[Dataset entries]

__________________________________________________

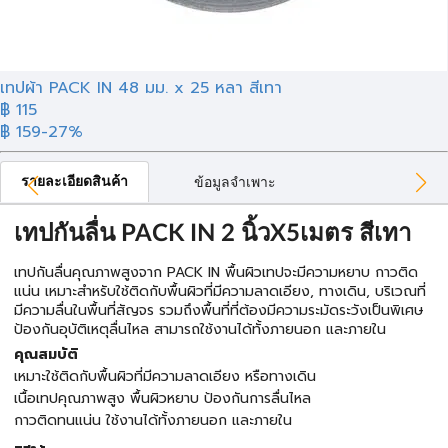
เทปผ้า PACK IN 48 มม. x 25 หลา สีเทา
฿ 115
฿ 159
-27%
รายละเอียดสินค้า
ข้อมูลจำเพาะ
เทปกันลื่น PACK IN 2 นิ้วX5เมตร สีเทา
เทปกันลื่นคุณภาพสูงจาก PACK IN พื้นผิวเทปจะมีความหยาบ กาวติด
แน่น เหมาะสำหรับใช้ติดกับพื้นผิวที่มีความลาดเอียง, ทางเดิน, บริเวณที่
มีความลื่นในพื้นที่สัญจร รวมถึงพื้นที่ที่ต้องมีความระมัดระวังเป็นพิเศษ
ป้องกันอุบัติเหตุลื่นไหล สามารถใช้งานได้ทั้งภายนอก และภายใน
คุณสมบัติ
เหมาะใช้ติดกับพื้นผิวที่มีความลาดเอียง หรือทางเดิน
เนื้อเทปคุณภาพสูง พื้นผิวหยาบ ป้องกันการลื่นไหล
กาวติดทนแน่น ใช้งานได้ทั้งภายนอก และภายใน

__________________________________________________

◆ DIRECTIONS FOR THIS TASK: Repeat the lines of the items word for word, from the start of the items through the line that contains "เนื้อเทปคุณภาพสูง พื้นผิวหยาบ ป้องกันการลื่นไหล", including that line. Leave the pictures out of your answer.

◆ TASK SOLUTION:
เทปผ้า PACK IN 48 มม. x 25 หลา สีเทา
฿ 115
฿ 159
-27%
รายละเอียดสินค้า
ข้อมูลจำเพาะ
เทปกันลื่น PACK IN 2 นิ้วX5เมตร สีเทา
เทปกันลื่นคุณภาพสูงจาก PACK IN พื้นผิวเทปจะมีความหยาบ กาวติด
แน่น เหมาะสำหรับใช้ติดกับพื้นผิวที่มีความลาดเอียง, ทางเดิน, บริเวณที่
มีความลื่นในพื้นที่สัญจร รวมถึงพื้นที่ที่ต้องมีความระมัดระวังเป็นพิเศษ
ป้องกันอุบัติเหตุลื่นไหล สามารถใช้งานได้ทั้งภายนอก และภายใน
คุณสมบัติ
เหมาะใช้ติดกับพื้นผิวที่มีความลาดเอียง หรือทางเดิน
เนื้อเทปคุณภาพสูง พื้นผิวหยาบ ป้องกันการลื่นไหล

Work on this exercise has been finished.